Patients, doctors get snarled in Trump’s travel ban

Susan Heavey

About Susan Heavey

Susan Heavey, (@susanheavey) a Washington, D.C.-based journalist, is AHCJ’s topic leader on social determinants of health and curates related material at healthjournalism.org. She welcomes questions and suggestions on resources and tip sheets at determinants@healthjournalism.org.

Photo: Anne Worner via Flickr

Photo: Anne Worner via Flickr

As the legal drama continues to unfold over the Trump administration’s efforts to enforce travel restrictions on people from seven Muslim-majority countries, it is clear that doctors and patients here and overseas are adversely affected.

Caught in last month’s initial chaos were patients seeking medical treatment in the United States, as well physicians practicing or hoping to practice here, ProPublica’s Marshall Allen writes. The impact is expected to be particularly tough for communities already challenged in attracting medical talent, ranging from isolated, rural towns to struggling cities.

“For decades, foreign-born … have played a vital role in shoring up American’s health care system,” Allen wrote in his Feb. 2 piece. “The doctors come to the United States for residency, drawn by cutting edge medical training and American ideals, then stay to fill the country’s growing need for doctors.”

Over the next decade, a shortage of between 62,000 and 95,000 primary care and specialty physicians is expected nationwide, according to Allen’s article. Many of the doctors filling the gap come from India, Pakistan and the Philippines, in addition to Syria and Iran, two countries targeted by Trump’s initial ban.

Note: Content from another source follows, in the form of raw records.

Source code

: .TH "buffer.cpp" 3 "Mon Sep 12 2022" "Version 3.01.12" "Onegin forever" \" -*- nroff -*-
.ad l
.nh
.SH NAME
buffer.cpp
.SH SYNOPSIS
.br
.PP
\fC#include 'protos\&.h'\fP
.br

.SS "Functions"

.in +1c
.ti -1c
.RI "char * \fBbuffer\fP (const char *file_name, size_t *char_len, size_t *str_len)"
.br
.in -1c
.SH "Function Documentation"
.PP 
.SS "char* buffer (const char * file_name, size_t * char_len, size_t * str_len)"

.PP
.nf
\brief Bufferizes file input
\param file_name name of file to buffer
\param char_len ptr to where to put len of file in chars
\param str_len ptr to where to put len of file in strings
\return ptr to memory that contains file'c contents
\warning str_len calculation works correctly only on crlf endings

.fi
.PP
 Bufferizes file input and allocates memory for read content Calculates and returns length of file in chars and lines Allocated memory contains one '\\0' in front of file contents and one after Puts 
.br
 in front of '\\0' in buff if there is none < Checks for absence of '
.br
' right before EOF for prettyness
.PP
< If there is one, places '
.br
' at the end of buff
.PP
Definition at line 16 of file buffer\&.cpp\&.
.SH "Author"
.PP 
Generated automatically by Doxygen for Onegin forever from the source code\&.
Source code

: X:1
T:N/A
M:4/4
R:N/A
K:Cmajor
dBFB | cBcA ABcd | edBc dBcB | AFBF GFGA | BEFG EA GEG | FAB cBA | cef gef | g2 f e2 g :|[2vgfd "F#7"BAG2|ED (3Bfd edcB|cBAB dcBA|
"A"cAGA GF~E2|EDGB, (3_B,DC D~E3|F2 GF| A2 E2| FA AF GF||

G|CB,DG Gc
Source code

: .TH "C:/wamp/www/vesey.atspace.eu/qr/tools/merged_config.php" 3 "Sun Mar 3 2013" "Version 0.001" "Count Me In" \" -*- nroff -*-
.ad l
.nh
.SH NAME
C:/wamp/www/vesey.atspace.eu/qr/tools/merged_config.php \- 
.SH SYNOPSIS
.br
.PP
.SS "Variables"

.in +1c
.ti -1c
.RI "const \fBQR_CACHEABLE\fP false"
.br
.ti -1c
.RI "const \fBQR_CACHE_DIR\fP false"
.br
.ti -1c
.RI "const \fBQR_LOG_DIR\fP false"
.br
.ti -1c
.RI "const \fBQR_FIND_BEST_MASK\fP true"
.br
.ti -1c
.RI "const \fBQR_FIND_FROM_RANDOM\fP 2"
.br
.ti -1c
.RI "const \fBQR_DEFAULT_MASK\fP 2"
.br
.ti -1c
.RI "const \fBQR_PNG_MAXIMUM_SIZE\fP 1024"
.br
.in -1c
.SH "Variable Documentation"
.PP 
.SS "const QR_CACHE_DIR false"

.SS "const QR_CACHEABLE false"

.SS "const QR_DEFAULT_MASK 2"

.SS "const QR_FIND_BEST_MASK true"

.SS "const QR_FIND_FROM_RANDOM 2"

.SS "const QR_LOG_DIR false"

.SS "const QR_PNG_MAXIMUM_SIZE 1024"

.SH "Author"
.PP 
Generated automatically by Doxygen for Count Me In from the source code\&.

One such physician is 26-year-old Dr. Suha Abushamma, a Cleveland Clinic internal medicine resident who eventually was able to return to the United States after being caught up in the initial ban and sent to Saudi Arabia. Abushamma carries a passport from Sudan, according to a cleveland.com report.

Those who need care also were affected. The New York Times’ Raphael Minder profiled the case of Sham Aldaher, a young Syrian refugee girl born with a disfigured face and a missing eye who was due to travel to the United States to receive an eye prosthesis when the ban hit.

Physicians groups have urged the Trump administration to protect international doctors as well as severely ill patients. The American Medical Association, Association of American Medical Colleges and the American College of Physicians have issued statements expressing concern, Reuters reported.

It is not clear how the Trump administration’s expected revised executive order on travel and on immigration will differ from the initial one blocked in the courts. As the legal wrangling continues, health reporters should check in with local medical organizations, medical schools, hospital systems and similar stakeholders on how the controversy is affected the health care community.